Man, did you see the end of the Breakers game yesterday? I flicked over from watching the Black Caps' serviceable win over Afghanistan – hey, Vettori passed 300 wickets and Ross Taylor finished not-out – to witness the kind of thrilling, literal last-second win that brings back fans for the next season.
Thereafter, there was a prety good duel between Australia and Sri Lanka on the TV, following the previous day's magnificent upset of the Proteas by Pakistan at Eden Park.
Saturday also saw the Warriors flatter to deceive in the opening round of the NRL; unleashing some young firecrackers but running out of puff as they always seem to early in the season.
And then, also on Saturday, there was the Blues against the Lions at Albania Stadum. To be honest, I've barely watched a minute of this year's rugby Super 15. It's kind of hard to care about rugby in February while there's a Cricket World Cup on.
But my team, the Blues was back from the road in South Africa to play yet another South African team who they really ought to beat. That, I thought, ought to be worth a look before I went out to to my friend's birthday party.

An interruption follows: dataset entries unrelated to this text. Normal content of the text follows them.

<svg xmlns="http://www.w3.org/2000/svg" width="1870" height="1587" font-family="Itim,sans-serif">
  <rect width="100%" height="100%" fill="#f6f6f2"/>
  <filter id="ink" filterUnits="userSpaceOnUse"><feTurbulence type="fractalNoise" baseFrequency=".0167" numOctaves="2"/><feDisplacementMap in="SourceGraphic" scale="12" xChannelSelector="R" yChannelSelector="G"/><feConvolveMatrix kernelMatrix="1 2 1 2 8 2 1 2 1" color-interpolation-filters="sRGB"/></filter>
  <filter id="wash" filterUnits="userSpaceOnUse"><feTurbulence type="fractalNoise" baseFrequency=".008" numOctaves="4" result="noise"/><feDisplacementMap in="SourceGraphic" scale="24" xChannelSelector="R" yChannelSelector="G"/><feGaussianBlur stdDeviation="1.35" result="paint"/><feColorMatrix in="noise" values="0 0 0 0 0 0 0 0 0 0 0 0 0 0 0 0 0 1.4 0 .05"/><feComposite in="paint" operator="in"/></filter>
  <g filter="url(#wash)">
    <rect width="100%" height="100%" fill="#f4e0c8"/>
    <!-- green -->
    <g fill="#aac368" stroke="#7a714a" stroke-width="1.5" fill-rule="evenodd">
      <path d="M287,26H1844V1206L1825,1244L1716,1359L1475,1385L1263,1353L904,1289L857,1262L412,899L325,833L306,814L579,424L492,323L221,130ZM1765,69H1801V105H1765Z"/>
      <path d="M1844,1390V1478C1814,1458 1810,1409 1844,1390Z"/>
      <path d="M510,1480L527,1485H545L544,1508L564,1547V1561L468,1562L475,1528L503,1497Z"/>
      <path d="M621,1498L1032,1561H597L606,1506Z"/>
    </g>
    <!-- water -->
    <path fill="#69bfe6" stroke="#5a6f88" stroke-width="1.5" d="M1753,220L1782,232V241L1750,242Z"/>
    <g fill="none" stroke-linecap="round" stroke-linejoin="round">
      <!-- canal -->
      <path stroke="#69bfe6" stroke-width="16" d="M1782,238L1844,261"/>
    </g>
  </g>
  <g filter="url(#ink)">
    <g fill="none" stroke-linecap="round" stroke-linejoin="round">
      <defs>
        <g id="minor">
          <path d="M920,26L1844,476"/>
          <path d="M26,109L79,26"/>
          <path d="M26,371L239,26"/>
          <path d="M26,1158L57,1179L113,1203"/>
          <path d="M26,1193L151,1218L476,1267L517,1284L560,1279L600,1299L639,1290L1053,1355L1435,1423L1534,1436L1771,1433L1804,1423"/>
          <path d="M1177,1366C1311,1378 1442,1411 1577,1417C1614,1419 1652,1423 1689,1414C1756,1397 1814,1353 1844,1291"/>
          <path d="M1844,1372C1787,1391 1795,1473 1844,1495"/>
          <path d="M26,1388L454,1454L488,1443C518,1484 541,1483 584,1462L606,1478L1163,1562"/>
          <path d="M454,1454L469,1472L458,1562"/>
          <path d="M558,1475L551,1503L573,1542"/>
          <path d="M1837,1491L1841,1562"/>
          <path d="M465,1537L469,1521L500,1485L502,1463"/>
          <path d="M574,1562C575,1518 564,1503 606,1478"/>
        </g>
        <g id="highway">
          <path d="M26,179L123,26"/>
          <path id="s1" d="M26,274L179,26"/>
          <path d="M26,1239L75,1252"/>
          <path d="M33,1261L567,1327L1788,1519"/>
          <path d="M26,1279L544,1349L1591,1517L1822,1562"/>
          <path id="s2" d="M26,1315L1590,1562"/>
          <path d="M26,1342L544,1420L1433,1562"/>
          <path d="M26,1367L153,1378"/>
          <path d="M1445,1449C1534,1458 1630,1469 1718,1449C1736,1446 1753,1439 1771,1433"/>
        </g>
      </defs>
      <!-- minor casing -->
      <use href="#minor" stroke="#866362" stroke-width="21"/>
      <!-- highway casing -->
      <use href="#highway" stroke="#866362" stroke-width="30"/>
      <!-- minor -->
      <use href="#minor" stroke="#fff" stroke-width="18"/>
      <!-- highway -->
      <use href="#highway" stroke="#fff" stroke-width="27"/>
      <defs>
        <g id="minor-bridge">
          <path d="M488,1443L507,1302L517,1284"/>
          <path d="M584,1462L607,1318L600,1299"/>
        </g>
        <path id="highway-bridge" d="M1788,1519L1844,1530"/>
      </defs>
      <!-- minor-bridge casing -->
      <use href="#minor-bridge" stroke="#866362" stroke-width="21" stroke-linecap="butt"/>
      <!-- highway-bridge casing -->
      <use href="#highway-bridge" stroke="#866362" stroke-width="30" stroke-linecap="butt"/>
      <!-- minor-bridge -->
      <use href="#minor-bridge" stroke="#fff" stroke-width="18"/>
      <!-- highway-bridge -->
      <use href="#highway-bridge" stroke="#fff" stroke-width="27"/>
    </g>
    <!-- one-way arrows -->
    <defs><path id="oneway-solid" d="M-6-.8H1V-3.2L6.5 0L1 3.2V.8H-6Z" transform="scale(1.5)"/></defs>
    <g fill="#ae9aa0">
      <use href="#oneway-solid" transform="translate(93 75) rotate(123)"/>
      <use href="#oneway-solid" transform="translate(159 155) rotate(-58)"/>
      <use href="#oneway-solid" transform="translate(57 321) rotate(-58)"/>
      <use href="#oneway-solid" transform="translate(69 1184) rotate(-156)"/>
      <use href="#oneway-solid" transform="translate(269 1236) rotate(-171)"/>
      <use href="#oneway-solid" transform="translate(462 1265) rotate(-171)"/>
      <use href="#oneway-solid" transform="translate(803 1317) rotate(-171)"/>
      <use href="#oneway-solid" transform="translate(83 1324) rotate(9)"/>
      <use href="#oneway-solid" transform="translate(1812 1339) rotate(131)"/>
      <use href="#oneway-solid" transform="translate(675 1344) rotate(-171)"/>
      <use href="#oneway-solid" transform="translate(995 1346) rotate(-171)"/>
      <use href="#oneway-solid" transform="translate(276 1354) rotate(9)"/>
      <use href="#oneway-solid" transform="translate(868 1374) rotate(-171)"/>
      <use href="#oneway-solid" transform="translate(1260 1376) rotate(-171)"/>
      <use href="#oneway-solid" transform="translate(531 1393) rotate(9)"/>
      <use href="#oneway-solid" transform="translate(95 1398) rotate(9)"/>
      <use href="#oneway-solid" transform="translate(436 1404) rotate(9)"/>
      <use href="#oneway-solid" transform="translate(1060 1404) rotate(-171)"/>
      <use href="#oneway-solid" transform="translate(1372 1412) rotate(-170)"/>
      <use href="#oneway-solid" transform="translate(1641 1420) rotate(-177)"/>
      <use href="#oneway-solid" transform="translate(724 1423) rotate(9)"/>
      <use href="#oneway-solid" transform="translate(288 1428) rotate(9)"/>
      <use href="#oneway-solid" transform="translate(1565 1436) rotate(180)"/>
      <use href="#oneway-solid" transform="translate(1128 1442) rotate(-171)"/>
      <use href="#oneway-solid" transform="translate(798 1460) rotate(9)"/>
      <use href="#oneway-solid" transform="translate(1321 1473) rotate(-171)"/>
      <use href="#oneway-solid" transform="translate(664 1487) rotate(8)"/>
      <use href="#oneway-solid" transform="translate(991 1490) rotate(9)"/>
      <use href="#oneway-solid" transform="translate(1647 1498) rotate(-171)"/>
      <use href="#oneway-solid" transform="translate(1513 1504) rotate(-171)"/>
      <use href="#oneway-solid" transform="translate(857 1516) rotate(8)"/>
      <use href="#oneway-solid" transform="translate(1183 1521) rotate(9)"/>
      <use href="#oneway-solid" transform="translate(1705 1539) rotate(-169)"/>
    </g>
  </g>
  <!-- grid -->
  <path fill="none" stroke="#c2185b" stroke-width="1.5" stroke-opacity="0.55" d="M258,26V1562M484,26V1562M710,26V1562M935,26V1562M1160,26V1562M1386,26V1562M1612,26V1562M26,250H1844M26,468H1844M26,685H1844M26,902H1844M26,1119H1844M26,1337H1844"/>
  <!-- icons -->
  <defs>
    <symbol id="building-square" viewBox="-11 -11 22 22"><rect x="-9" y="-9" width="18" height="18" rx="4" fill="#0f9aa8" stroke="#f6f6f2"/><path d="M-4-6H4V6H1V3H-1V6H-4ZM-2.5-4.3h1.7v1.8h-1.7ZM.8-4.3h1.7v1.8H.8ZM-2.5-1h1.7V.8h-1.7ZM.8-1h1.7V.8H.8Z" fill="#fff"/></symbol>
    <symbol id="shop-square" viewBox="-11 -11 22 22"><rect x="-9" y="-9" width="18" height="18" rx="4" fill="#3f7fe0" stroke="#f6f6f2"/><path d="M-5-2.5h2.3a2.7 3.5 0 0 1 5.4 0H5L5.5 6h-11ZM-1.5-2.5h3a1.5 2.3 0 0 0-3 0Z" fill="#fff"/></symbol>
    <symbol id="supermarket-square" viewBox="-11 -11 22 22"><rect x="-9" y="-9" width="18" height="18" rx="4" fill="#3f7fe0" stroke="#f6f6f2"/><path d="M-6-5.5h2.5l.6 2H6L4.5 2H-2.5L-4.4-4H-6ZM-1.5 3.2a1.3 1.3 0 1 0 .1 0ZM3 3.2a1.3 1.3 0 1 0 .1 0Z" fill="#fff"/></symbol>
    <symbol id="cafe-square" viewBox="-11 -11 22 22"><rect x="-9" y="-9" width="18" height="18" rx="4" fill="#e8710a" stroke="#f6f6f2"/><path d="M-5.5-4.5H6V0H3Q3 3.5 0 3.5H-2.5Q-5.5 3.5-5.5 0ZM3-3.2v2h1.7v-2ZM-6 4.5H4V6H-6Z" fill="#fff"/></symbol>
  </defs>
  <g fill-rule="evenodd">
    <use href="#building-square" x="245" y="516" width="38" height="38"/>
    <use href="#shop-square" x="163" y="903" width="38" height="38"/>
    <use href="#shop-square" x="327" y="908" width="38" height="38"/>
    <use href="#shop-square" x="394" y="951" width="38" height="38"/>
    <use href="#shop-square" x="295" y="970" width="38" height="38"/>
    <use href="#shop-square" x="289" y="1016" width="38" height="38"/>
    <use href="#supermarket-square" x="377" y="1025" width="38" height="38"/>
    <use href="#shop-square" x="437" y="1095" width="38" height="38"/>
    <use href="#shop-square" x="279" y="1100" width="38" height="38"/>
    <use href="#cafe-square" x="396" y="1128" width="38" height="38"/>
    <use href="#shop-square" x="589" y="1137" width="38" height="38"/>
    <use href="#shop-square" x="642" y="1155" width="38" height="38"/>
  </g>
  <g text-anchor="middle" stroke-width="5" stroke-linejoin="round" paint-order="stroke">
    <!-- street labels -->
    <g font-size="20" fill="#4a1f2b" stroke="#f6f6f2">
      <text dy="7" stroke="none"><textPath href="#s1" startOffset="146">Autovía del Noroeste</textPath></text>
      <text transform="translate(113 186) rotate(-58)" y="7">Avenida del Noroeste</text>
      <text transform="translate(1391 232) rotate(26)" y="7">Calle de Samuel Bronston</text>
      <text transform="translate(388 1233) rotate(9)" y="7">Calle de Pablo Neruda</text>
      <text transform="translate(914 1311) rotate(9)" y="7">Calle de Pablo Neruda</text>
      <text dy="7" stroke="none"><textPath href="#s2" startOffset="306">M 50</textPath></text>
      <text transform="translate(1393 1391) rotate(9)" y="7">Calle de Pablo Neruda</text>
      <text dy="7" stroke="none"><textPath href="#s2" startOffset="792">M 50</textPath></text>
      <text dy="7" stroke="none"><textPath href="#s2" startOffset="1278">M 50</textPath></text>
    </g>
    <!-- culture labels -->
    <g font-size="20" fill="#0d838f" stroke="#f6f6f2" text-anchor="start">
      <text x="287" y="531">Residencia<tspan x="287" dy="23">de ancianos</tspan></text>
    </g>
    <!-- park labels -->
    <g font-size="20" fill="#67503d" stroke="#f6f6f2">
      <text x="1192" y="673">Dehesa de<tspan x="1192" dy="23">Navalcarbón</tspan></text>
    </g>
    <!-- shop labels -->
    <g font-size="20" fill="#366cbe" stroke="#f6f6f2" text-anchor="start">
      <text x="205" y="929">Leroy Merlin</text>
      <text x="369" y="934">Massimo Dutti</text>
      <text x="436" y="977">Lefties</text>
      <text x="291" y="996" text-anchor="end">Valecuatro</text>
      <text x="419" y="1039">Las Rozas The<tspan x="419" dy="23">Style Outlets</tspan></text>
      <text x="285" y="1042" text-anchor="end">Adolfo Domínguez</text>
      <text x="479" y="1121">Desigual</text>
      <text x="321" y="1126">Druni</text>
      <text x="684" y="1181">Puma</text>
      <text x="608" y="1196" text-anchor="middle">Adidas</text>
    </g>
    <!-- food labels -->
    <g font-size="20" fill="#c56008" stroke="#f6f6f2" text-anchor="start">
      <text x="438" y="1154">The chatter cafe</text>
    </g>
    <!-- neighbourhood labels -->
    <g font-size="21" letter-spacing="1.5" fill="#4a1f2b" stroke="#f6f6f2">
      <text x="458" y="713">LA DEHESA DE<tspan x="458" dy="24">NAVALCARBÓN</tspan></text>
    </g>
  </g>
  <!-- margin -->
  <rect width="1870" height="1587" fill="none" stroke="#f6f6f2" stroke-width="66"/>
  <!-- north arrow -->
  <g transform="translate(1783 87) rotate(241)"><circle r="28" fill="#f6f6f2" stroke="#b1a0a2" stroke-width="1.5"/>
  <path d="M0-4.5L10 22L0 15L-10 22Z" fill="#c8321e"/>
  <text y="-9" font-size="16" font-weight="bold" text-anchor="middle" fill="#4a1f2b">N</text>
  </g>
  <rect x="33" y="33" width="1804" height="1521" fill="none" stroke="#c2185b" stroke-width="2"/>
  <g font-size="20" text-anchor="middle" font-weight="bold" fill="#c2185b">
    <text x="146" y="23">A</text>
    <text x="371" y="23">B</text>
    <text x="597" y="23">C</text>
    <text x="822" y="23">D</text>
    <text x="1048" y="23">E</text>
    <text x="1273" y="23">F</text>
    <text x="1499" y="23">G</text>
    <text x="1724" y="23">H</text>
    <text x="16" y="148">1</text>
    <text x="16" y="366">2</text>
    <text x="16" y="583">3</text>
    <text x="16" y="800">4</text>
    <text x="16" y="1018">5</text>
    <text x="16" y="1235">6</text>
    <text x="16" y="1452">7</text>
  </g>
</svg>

Well, they didn't – and it's really, really wasn't.
The Blues' cluster of All Blacks hurled themselves at a team of doughty no-names, dominated possession and territory – and somehow contrived to lose in a particularly dispiriting fashion.
It was dull. Really dull. A suffocating modern rugby defence just swallowed up every bit of enterprise a poorly-acquainted Blues backline could come up with. Scrums collapsed and reset and collapsed over whole, static minutes. And somehow (I went out before the match ended and I still haven't had the heart to find out), the also-rans won.
I think there are several components here. One is clearly the Blues, who are like some sort of experiment in making the least of talent. The second is the nature of the Super Rugby competition, which next year will incorporate even more teams into its confusing conference format. The lure of bigger money overseas has stripped out a tier of skilled players from the New Zealand game. And I'm beginning to think think that All Black coach Steve Hansen is right to fret that the game itself has a problem. As Paul Lewis put it in a column about Hansen's remarks, "rugby is boring. It's more boring than a boring borer beetle in Boreham."
To be fair, international rugby is fine. When you watch the All Blacks, you're watching the best team in the world, and that doesn't get old. But I'm not sure I'll bother going to a rugby game this year – and this is the game I've followed nearly all my life.
Lewis and Hansen both seem to suggest further rule changes, as if we haven't enough of those in the past decade and a half. Perhaps that's the only way forward. But you'd hope that whatever change is deemed necessary next, it won't just make things worse in a new way.